Si certains visualisent le progrès comme une ligne droite, ce n'est généralement pas le cas. A fortiori dans le cadre d'améliorations observables et mesurables de certaines performances.
Dans son livre, « Atomic Habits », l'auteur James Clear utilise l'exemple du glaçon, qui ne fond qu'en dépassant 0°C. Pour autant, l'énergie nécessaire pour réchauffer la glace de -10 à -4, -3, -2, puis 0°C n'est pas négligeable. On constatera plus facilement les résultats en franchissant la barre du degré 0, mais l'on n'aurait jamais assisté à la fonte des glaces sans tout ce travail préalable.
« Les passages de seuils sont souvent le résultat de nombreuses actions antérieures, qui créent le potentiel nécessaire pour déclencher un changement majeur ", explique Clear, qui effectue des recherches et anime des ateliers sur le développement des habitudes. Il constate un problème récurrent : "Les gens tentent quelques petits changements, ne voient pas de résultats tangibles et décident d'arrêter. Une fois ce schéma installé, il est facile de laisser tomber de très bonnes habitudes ».
Pour noter une différence significative, le travail accompli doit durer suffisamment longtemps pour franchir les inévitables plateaux. Comme le souligne Clear, ce que l'on peut percevoir comme une phase statique ne signifie pas que le travail effectué n'a pas d'effets. Quand on veille précieusement à conserver ses bonnes habitudes, elles finissent par vous le rendre… Comme le glaçon qui se réchauffe petit à petit, vous vous métamorphosez graduellement sous le capot !

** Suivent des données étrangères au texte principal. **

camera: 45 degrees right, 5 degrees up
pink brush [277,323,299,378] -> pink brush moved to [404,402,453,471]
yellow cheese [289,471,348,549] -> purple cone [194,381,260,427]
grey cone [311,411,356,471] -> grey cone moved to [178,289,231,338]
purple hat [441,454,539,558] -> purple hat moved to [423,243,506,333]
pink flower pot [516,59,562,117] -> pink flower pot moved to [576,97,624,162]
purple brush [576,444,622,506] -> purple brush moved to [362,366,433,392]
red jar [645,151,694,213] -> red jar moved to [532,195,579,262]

Attendre sa "période de grâce"
Cette typologie de lente amélioration suivie d'une brutale percée est un phénomène bien connu dans la plupart des sports, de la course à pied à l'haltérophilie. L'amélioration n'intervient pas systématiquement ex-nihilo, mais qui n'a jamais couru pendant des mois à 8km/h pour soudainement et sans aucune raison tomber à 7'45 ?
Un cheminement similaire se produit dans d'autres domaines. Une étude récente publiée dans la revue Nature a révélé que, si la plupart des gens ont une « période de grâce » dans leur carrière ("une période précise au cours de laquelle le rendement d'une personne est nettement meilleur qu'à la normale"), ce moment reste imprévisible. "Cette période émerge au hasard dans la séquence des actions d'un individu, elle est localisée dans le temps et n'est associée à aucun changement détectable dans la productivité ", écrivent les auteurs. Mais qu'ont toutes ces tendances en commun ? Elles reposent sur une base d'efforts antérieurs, au cours desquels l'amélioration observable a simplement été beaucoup moins importante.

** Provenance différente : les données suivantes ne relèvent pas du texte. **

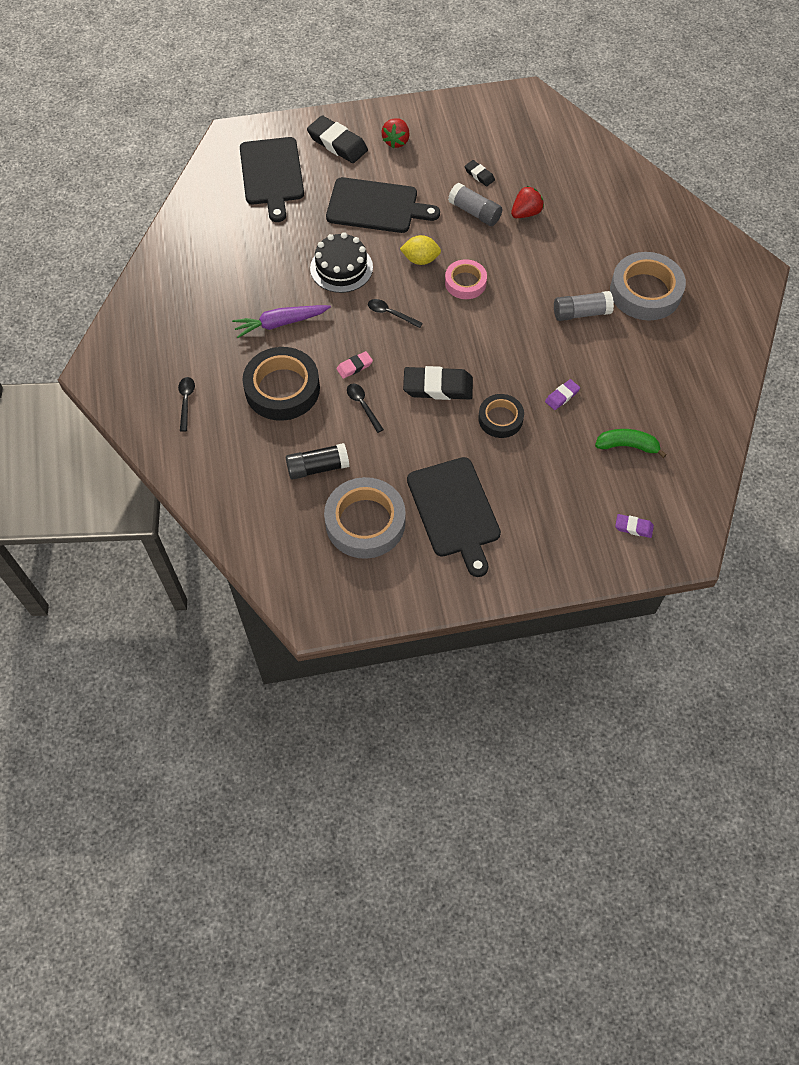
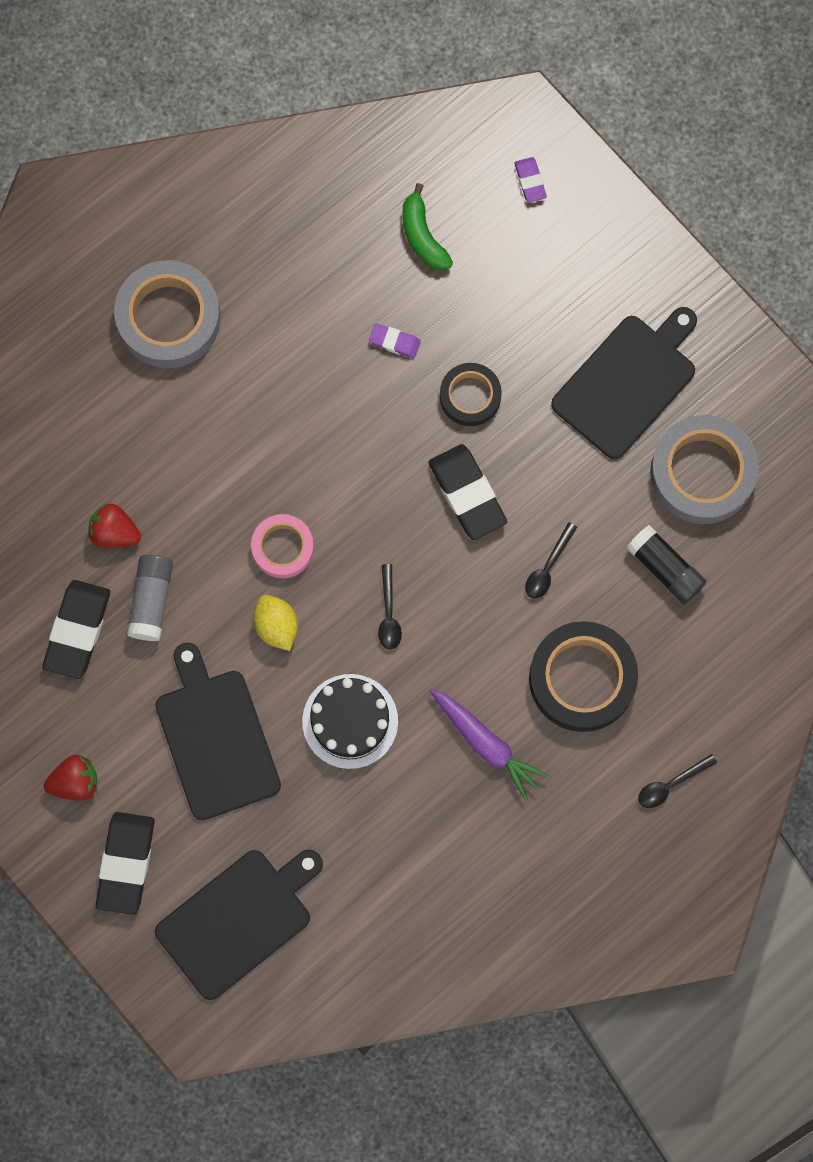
camera: 120 degrees left, 15 degrees up
pink eraser [337,351,373,379] -> none
black eraser [465,160,495,186] -> black eraser [42,580,110,679], size x1.95
grey glue stick [554,291,614,321] -> none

S’impatienter dans l’attente de résultats
Il y a, bien sûr, des risques à refuser tout amendement à ses habitudes, à la salle de sport comme au travail. Mais le danger d'arrêter ou de changer d'approche prématurément est tout aussi grand. D'après un sondage informel mené auprès de coaches – sportifs ou dans des domaines aussi divers que la création ou l’entreprenariat - il est beaucoup plus courant de renoncer prématurément plutôt que d'attendre trop longtemps que quelque chose se produise. Les êtres humains ont tendance à privilégier l'action : en l'absence de résultats, nous nous impatientons et ressentons une envie irrépressible de faire quelque chose - n'importe quoi - pour accélérer nos progrès.

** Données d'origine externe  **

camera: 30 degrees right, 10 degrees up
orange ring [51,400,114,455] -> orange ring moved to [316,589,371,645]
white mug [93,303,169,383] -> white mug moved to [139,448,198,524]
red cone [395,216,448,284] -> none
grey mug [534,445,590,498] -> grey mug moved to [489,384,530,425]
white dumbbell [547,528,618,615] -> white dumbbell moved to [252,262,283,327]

Pourtant, si l'on s'astreint à suivre un plan dont l'efficacité est amplement démontrée sans se blesser ni tomber malade, il est plus sage de s'y tenir et de prendre son mal en patience. "Chaque plateau n'est qu'un retard temporaire dans la longue et lente marche du progrès. Ce dont vous avez besoin, c'est de continuer à ajouter des petits cailloux à l'édifice. Un jour ou l'autre, vos efforts paieront ", ajoute M. Clear.
Il ne s'agit pas d'affirmer qu'il est contre-productif d’ajuster son approche. C'est parfois totalement logique, notamment chez les sportifs très entraînés, qui ont intégré les fondamentaux de leur discipline depuis bien longtemps. Mais même dans ces cas-là, il ne semble pas inutile de prendre le temps de se rappeler la métaphore du glaçon : s'il ne chauffe pas assez, il ne fondra peut-être jamais.